TESTO DELLA PAGINA:
※ ※ ※

L’articolo di Andrea Ricci, che proponiamo di seguito, è stato scritto prima che l’Electrolux annunciasse – ieri l’altro – una sorta di “piano B” incentrato sulla richiesta di denaro pubblico sotto forma di “decontribuzione”. Questi sviluppi, tutti da verificare, non cambiano comunque il senso della tesi che Ricci esprime in questo scritto.
Il caso Electrolux, con la richiesta della multinazionale svedese di una drastica riduzione dei salari per evitare il trasferimento della produzione in Polonia, ha di nuovo acceso i riflettori sul cuneo fiscale e sulla bassa produttività del lavoro come cause primarie della perdita di competitività dell’industria italiana[1]. Sono davvero queste le ragioni fondamentali che spingono le imprese alla delocalizzazione produttiva?

※ ※ ※

CONSEGNE:
a. Ricopia dal testo sul caso Electrolux il passo che comincia con "Il caso Electrolux, con" e prosegue fino a "alla delocalizzazione produttiva?".
b. Stabilisci se ciascuna affermazione concorda con il testo sul caso Electrolux. Rispondi sì o no e cita le parole del testo che lo decidono. (i) L'articolo di Andrea Ricci è stato scritto dopo l'annuncio del "piano B" da parte dell'Electrolux. (ii) La riduzione dei salari chiesta dalla multinazionale svedese era legata al trasferimento della produzione in Polonia. (iii) Il "piano B" si basa sulla richiesta di denaro pubblico.

DATI DISPONIBILI:
※ ※ ※

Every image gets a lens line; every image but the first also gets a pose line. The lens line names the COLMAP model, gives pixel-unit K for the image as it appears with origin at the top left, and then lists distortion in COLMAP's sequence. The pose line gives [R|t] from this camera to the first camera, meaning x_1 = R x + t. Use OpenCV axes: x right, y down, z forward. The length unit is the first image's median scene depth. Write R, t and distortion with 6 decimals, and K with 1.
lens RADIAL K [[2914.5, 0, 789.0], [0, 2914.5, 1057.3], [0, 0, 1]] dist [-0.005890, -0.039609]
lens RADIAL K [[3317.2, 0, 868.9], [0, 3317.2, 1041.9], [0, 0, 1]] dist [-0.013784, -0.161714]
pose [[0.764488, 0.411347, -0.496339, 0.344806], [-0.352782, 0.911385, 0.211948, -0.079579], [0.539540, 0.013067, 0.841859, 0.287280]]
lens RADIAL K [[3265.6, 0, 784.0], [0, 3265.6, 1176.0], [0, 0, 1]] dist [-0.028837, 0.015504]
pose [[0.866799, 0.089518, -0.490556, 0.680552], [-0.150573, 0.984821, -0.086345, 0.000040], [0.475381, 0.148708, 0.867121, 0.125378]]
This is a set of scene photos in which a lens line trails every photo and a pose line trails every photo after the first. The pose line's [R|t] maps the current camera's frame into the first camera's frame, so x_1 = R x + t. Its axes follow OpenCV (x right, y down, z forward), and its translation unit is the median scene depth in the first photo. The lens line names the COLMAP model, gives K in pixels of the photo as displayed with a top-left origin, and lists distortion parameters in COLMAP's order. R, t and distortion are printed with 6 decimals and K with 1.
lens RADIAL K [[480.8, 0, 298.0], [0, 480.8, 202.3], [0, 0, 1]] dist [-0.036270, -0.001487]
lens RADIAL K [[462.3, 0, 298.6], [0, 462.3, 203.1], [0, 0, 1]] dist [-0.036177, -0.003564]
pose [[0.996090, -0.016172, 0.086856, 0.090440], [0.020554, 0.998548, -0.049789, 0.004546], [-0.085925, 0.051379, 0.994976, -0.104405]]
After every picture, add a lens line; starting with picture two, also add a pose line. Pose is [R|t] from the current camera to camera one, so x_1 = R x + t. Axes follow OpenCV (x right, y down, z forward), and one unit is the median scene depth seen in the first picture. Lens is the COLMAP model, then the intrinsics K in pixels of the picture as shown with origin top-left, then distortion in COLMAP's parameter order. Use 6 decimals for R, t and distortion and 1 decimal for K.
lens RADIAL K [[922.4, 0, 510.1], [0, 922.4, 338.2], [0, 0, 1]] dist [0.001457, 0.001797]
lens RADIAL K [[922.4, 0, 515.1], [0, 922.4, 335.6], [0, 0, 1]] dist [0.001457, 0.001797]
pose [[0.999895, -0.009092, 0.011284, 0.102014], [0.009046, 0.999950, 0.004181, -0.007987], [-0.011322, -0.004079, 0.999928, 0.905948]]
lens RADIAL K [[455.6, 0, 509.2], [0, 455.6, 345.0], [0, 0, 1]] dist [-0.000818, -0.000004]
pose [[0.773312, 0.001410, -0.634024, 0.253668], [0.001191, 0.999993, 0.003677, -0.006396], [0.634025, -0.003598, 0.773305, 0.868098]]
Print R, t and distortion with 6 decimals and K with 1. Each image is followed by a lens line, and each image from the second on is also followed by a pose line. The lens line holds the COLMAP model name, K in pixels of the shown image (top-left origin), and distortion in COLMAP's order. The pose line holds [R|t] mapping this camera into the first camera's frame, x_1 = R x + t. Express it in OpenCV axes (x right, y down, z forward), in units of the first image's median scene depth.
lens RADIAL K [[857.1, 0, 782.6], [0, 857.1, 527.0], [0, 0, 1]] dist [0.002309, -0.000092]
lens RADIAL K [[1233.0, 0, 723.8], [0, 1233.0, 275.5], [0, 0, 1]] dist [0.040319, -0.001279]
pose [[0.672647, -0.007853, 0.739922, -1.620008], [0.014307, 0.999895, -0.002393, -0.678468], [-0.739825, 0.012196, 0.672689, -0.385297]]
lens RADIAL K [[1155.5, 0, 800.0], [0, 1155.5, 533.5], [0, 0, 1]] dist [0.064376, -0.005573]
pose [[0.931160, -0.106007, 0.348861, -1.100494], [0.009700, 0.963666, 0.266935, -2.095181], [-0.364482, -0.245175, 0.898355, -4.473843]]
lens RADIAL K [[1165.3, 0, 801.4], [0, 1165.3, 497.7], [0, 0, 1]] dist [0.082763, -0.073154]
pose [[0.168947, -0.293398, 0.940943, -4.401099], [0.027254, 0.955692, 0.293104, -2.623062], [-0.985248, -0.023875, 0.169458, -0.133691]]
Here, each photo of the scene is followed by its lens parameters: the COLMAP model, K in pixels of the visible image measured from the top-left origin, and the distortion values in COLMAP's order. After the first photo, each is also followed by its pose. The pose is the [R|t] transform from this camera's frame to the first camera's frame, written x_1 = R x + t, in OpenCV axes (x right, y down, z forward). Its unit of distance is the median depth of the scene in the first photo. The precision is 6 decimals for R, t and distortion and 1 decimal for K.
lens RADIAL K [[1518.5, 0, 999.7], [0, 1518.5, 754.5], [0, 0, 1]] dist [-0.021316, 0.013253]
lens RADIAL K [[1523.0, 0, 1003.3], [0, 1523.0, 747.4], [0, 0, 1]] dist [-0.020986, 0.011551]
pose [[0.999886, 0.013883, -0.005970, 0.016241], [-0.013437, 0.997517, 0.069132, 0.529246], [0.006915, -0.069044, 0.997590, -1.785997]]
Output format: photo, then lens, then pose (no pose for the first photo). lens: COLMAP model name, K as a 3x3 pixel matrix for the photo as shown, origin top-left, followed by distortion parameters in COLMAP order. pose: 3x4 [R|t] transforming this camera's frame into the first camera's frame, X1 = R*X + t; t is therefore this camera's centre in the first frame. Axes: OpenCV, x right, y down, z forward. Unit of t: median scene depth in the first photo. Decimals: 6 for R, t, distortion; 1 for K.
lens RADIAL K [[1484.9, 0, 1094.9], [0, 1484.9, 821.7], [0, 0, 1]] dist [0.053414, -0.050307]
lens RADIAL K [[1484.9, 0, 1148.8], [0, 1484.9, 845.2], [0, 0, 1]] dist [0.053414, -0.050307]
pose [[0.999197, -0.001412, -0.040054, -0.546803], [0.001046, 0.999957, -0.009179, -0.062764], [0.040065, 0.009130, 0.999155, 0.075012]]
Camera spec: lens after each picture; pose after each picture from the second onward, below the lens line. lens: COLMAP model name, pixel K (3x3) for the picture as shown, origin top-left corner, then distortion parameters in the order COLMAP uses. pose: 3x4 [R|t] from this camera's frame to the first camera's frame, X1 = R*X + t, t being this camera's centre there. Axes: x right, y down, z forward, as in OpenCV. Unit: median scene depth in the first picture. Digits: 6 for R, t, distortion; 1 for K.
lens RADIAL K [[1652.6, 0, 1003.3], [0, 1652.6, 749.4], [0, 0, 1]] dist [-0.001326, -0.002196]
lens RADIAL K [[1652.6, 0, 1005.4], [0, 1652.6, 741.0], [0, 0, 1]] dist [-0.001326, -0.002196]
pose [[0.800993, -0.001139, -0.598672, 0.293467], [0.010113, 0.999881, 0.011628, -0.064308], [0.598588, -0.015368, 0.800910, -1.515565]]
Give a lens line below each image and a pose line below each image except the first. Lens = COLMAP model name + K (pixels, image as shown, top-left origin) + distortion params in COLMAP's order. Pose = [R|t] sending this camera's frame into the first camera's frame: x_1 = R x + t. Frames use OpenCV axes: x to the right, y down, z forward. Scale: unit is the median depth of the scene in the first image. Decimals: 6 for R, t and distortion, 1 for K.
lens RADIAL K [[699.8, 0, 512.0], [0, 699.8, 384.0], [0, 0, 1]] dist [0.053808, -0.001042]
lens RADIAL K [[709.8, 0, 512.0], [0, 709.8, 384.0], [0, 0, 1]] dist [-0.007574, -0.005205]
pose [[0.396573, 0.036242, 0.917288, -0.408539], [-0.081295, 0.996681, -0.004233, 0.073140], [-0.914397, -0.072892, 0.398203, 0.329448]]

※ ※ ※

RISPOSTE ALLE CONSEGNE:
a.
Il caso Electrolux, con la richiesta della multinazionale svedese di una drastica riduzione dei salari per evitare il trasferimento della produzione in Polonia, ha di nuovo acceso i riflettori sul cuneo fiscale e sulla bassa produttività del lavoro come cause primarie della perdita di competitività dell’industria italiana[1]. Sono davvero queste le ragioni fondamentali che spingono le imprese alla delocalizzazione produttiva?

b.
(i) No: "è stato scritto prima che l’Electrolux annunciasse".
(ii) Sì: "per evitare il trasferimento della produzione in Polonia".
(iii) Sì: "incentrato sulla richiesta di denaro pubblico".